Despite such success, a quandary remains for Sorrento Valley. I think it’s this: a lack of stickiness. With little room (or will) to build more housing, with a stagnant population, with home prices precariously high, with no school, library, fire station, bus service, shopping-center shuttle, cinema, concert venue, or neighborhood park with a bandstand, the only thing that I see growing is the community’s insularity.
To be fair, there are A.A. meetings, a group of Sorrento Valley Riders who horseback through the Los Peñasquitos preserve, a fencing school, a summer baseball camp, a post office, a police substation, and a shrubby canyon bordering Water Ridge that is slated to be the Valley’s first/only 30-acre urban park. And, I should add, there are sticky offerings that magnetize residents to Mira Mesa proper — just a short drive away.
Such, I caution, is my viewpoint as a visitor. I’m exacting no blame. The sticky element I speak of needs investors. It needs after-work destinations such as dance studios and a bookstore. It needs kids, poison-oak infected and worried over by their parents. It needs a lot more than a dedicated few, beyond the quartet of town-council women and their Fall Beer Fest whose profits fund a Halloween Spooktacular for a face-painted passel of local kids. A hometown needs a few wuthering heights, too, a rough element, a dark alley, a lovers’ lane, from which the unpredictable may sprout.
Still, I take away the idea that even if muscular operations such as Karl Strauss and Qualcomm have given Sorrento Valley its mercantile brand, such a scorch is skin deep. It takes a few generations of people who stay in one place, whether they work there or not, who eventually develop narrative continuity when the story of staying put becomes their stickiest identity.
Eternal space available
Speaking of sticky: take a drive through the Valley’s El Camino Memorial Park, final resting spot of fast-food kingfish Ray Kroc and his liberal, animal-loving, Salvation-Army-arming wife Joan. The pair, along with other notables, Jonas Salk and Patti Page, are buried in the 220-acre hilly enclave. At El Camino, all roads curve, spigots shoot early-morning arcs of sweet moisture, green grows the grass, and burial plots — slotted crypts in mausoleums or bush-boxed courtyards of family gravesites — age wine-slow under the petal falls of hibiscus and bougainvillea, the whole enterprise somnambulant with noncommercial tranquil intent.

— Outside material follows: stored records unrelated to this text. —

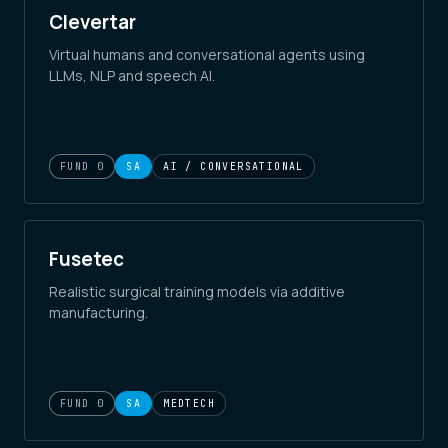
Clevertar
Virtual humans and conversational agents using
LLMs, NLP and speech AI.
FUND 0
SA
AI / CONVERSATIONAL
Fusetec
Realistic surgical training models via additive
manufacturing.
FUND 0
SA
MEDTECH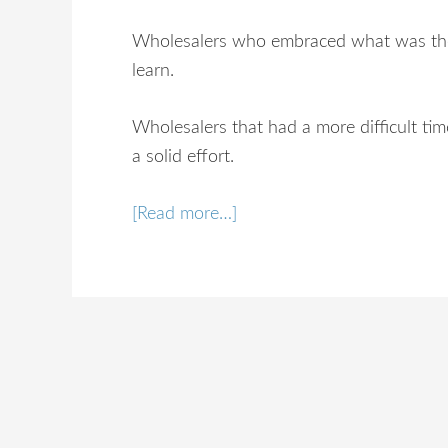
Wholesalers who embraced what was the
learn.
Wholesalers that had a more difficult ti
a solid effort.
[Read more…]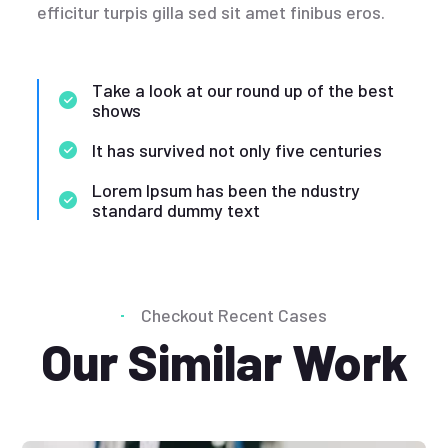
efficitur turpis gilla sed sit amet finibus eros.
Take a look at our round up of the best
shows
It has survived not only five centuries
Lorem Ipsum has been the ndustry
standard dummy text
Checkout Recent Cases
Our Similar Work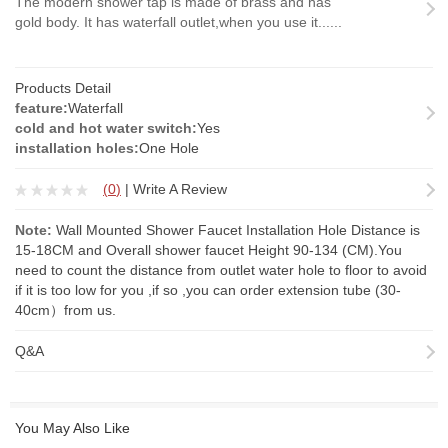
The modern shower tap is made of brass and has
gold body. It has waterfall outlet,when you use it......
Products Detail
feature:
Waterfall
cold and hot water switch:
Yes
installation holes:
One Hole
(
0
)
|
Write A Review
Note:
Wall Mounted Shower Faucet Installation Hole Distance is
15-18CM and Overall shower faucet Height 90-134 (CM).You
need to count the distance from outlet water hole to floor to avoid
if it is too low for you ,if so ,you can order
extension tube
(30-
40cm）from us.
Q&A
You May Also Like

No community wants to be known for its dead. Still, Sorrento Valley has no memorial, say, a stone statue of an engineer in a lab coat, that commemorates its history. I think, and pardon my moroseness, that viable communities last, and become celebrated, because of those who have lived and died there. Perhaps the Valley neighborhood needs a buried legacy to assert, finally, its fullest sense of self.